- **Supplied material**
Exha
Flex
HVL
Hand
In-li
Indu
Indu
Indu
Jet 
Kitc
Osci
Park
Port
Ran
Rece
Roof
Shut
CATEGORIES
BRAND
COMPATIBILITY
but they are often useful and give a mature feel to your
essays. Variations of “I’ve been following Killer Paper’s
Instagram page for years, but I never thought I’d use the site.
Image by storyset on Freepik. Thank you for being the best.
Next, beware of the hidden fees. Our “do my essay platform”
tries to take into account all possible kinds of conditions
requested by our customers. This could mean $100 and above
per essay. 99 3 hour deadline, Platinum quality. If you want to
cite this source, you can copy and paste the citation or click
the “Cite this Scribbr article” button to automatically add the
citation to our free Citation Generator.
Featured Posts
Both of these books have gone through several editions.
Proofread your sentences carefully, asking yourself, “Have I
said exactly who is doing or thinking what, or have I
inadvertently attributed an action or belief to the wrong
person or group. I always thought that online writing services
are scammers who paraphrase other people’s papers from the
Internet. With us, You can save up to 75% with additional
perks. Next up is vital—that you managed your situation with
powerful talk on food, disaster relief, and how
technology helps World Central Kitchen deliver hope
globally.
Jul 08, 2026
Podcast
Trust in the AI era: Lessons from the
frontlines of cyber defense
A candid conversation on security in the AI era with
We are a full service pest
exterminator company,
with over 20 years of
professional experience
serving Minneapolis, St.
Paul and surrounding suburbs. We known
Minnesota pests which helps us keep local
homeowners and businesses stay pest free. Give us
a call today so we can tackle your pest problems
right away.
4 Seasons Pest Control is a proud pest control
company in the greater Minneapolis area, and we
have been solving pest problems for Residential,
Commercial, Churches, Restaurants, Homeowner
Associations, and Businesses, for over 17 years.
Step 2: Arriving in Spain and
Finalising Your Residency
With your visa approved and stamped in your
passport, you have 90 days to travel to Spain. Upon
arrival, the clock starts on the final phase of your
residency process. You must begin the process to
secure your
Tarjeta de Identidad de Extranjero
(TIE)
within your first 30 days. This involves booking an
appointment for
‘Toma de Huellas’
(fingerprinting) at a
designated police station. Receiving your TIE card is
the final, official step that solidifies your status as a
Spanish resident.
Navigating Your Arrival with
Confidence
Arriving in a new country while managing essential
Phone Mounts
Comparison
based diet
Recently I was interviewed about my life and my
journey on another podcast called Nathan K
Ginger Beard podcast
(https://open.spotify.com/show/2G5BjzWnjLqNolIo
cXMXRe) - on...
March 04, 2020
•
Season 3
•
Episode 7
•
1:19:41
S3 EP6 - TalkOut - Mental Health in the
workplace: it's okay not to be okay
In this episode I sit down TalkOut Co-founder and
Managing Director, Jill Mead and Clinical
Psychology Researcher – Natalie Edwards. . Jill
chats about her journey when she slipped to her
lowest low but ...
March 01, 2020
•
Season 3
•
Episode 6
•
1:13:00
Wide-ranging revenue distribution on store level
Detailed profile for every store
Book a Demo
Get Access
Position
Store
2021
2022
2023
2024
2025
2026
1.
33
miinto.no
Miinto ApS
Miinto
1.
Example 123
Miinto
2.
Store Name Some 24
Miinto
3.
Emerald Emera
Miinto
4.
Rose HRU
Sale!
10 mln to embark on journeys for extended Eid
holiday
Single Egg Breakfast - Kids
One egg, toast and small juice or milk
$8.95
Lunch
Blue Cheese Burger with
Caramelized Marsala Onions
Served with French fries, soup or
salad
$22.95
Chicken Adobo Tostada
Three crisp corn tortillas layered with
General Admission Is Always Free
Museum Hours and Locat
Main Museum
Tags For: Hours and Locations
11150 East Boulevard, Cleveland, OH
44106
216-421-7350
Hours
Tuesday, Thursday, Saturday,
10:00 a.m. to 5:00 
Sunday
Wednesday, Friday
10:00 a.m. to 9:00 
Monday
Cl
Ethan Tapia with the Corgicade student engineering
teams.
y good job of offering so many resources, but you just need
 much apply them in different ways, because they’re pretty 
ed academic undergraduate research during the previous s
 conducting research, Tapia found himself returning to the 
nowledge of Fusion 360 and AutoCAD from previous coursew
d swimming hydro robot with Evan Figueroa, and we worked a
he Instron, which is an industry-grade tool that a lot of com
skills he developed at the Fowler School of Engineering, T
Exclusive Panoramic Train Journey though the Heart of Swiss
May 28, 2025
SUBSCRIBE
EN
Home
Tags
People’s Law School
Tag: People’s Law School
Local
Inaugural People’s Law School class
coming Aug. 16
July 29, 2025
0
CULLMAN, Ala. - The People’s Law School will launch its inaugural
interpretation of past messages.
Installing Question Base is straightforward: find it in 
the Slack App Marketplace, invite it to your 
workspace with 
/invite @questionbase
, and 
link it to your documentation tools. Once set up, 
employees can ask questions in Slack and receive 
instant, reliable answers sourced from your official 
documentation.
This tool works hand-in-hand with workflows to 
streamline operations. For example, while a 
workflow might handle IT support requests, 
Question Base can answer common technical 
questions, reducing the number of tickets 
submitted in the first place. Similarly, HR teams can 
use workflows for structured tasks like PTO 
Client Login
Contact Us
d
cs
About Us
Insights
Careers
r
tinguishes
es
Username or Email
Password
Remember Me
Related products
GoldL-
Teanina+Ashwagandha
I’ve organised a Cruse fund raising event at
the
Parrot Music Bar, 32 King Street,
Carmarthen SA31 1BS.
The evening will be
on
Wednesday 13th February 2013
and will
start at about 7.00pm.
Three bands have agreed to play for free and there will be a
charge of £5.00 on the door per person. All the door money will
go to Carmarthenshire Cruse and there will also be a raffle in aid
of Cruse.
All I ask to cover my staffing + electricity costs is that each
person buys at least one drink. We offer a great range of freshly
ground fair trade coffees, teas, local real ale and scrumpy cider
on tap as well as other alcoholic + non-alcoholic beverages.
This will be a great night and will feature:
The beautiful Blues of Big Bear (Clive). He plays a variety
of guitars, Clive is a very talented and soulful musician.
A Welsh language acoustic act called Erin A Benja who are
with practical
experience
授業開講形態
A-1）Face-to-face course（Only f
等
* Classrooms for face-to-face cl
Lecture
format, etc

- **Directive**
Your reply should contain every record, unchanged and complete.

- **Task output**
Exha
Flex
HVL
Hand
In-li
Indu
Indu
Indu
Jet 
Kitc
Osci
Park
Port
Ran
Rece
Roof
Shut
CATEGORIES
BRAND
COMPATIBILITY
but they are often useful and give a mature feel to your
essays. Variations of “I’ve been following Killer Paper’s
Instagram page for years, but I never thought I’d use the site.
Image by storyset on Freepik. Thank you for being the best.
Next, beware of the hidden fees. Our “do my essay platform”
tries to take into account all possible kinds of conditions
requested by our customers. This could mean $100 and above
per essay. 99 3 hour deadline, Platinum quality. If you want to
cite this source, you can copy and paste the citation or click
the “Cite this Scribbr article” button to automatically add the
citation to our free Citation Generator.
Featured Posts
Both of these books have gone through several editions.
Proofread your sentences carefully, asking yourself, “Have I
said exactly who is doing or thinking what, or have I
inadvertently attributed an action or belief to the wrong
person or group. I always thought that online writing services
are scammers who paraphrase other people’s papers from the
Internet. With us, You can save up to 75% with additional
perks. Next up is vital—that you managed your situation with
powerful talk on food, disaster relief, and how
technology helps World Central Kitchen deliver hope
globally.
Jul 08, 2026
Podcast
Trust in the AI era: Lessons from the
frontlines of cyber defense
A candid conversation on security in the AI era with
We are a full service pest
exterminator company,
with over 20 years of
professional experience
serving Minneapolis, St.
Paul and surrounding suburbs. We known
Minnesota pests which helps us keep local
homeowners and businesses stay pest free. Give us
a call today so we can tackle your pest problems
right away.
4 Seasons Pest Control is a proud pest control
company in the greater Minneapolis area, and we
have been solving pest problems for Residential,
Commercial, Churches, Restaurants, Homeowner
Associations, and Businesses, for over 17 years.
Step 2: Arriving in Spain and
Finalising Your Residency
With your visa approved and stamped in your
passport, you have 90 days to travel to Spain. Upon
arrival, the clock starts on the final phase of your
residency process. You must begin the process to
secure your
Tarjeta de Identidad de Extranjero
(TIE)
within your first 30 days. This involves booking an
appointment for
‘Toma de Huellas’
(fingerprinting) at a
designated police station. Receiving your TIE card is
the final, official step that solidifies your status as a
Spanish resident.
Navigating Your Arrival with
Confidence
Arriving in a new country while managing essential
Phone Mounts
Comparison
based diet
Recently I was interviewed about my life and my
journey on another podcast called Nathan K
Ginger Beard podcast
(https://open.spotify.com/show/2G5BjzWnjLqNolIo
cXMXRe) - on...
March 04, 2020
•
Season 3
•
Episode 7
•
1:19:41
S3 EP6 - TalkOut - Mental Health in the
workplace: it's okay not to be okay
In this episode I sit down TalkOut Co-founder and
Managing Director, Jill Mead and Clinical
Psychology Researcher – Natalie Edwards. . Jill
chats about her journey when she slipped to her
lowest low but ...
March 01, 2020
•
Season 3
•
Episode 6
•
1:13:00
Wide-ranging revenue distribution on store level
Detailed profile for every store
Book a Demo
Get Access
Position
Store
2021
2022
2023
2024
2025
2026
1.
33
miinto.no
Miinto ApS
Miinto
1.
Example 123
Miinto
2.
Store Name Some 24
Miinto
3.
Emerald Emera
Miinto
4.
Rose HRU
Sale!
10 mln to embark on journeys for extended Eid
holiday
Single Egg Breakfast - Kids
One egg, toast and small juice or milk
$8.95
Lunch
Blue Cheese Burger with
Caramelized Marsala Onions
Served with French fries, soup or
salad
$22.95
Chicken Adobo Tostada
Three crisp corn tortillas layered with
General Admission Is Always Free
Museum Hours and Locat
Main Museum
Tags For: Hours and Locations
11150 East Boulevard, Cleveland, OH
44106
216-421-7350
Hours
Tuesday, Thursday, Saturday,
10:00 a.m. to 5:00 
Sunday
Wednesday, Friday
10:00 a.m. to 9:00 
Monday
Cl
Ethan Tapia with the Corgicade student engineering
teams.
y good job of offering so many resources, but you just need
 much apply them in different ways, because they’re pretty 
ed academic undergraduate research during the previous s
 conducting research, Tapia found himself returning to the 
nowledge of Fusion 360 and AutoCAD from previous coursew
d swimming hydro robot with Evan Figueroa, and we worked a
he Instron, which is an industry-grade tool that a lot of com
skills he developed at the Fowler School of Engineering, T
Exclusive Panoramic Train Journey though the Heart of Swiss
May 28, 2025
SUBSCRIBE
EN
Home
Tags
People’s Law School
Tag: People’s Law School
Local
Inaugural People’s Law School class
coming Aug. 16
July 29, 2025
0
CULLMAN, Ala. - The People’s Law School will launch its inaugural
interpretation of past messages.
Installing Question Base is straightforward: find it in 
the Slack App Marketplace, invite it to your 
workspace with 
/invite @questionbase
, and 
link it to your documentation tools. Once set up, 
employees can ask questions in Slack and receive 
instant, reliable answers sourced from your official 
documentation.
This tool works hand-in-hand with workflows to 
streamline operations. For example, while a 
workflow might handle IT support requests, 
Question Base can answer common technical 
questions, reducing the number of tickets 
submitted in the first place. Similarly, HR teams can 
use workflows for structured tasks like PTO 
Client Login
Contact Us
d
cs
About Us
Insights
Careers
r
tinguishes
es
Username or Email
Password
Remember Me
Related products
GoldL-
Teanina+Ashwagandha
I’ve organised a Cruse fund raising event at
the
Parrot Music Bar, 32 King Street,
Carmarthen SA31 1BS.
The evening will be
on
Wednesday 13th February 2013
and will
start at about 7.00pm.
Three bands have agreed to play for free and there will be a
charge of £5.00 on the door per person. All the door money will
go to Carmarthenshire Cruse and there will also be a raffle in aid
of Cruse.
All I ask to cover my staffing + electricity costs is that each
person buys at least one drink. We offer a great range of freshly
ground fair trade coffees, teas, local real ale and scrumpy cider
on tap as well as other alcoholic + non-alcoholic beverages.
This will be a great night and will feature:
The beautiful Blues of Big Bear (Clive). He plays a variety
of guitars, Clive is a very talented and soulful musician.
A Welsh language acoustic act called Erin A Benja who are
with practical
experience
授業開講形態
A-1）Face-to-face course（Only f
等
* Classrooms for face-to-face cl
Lecture
format, etc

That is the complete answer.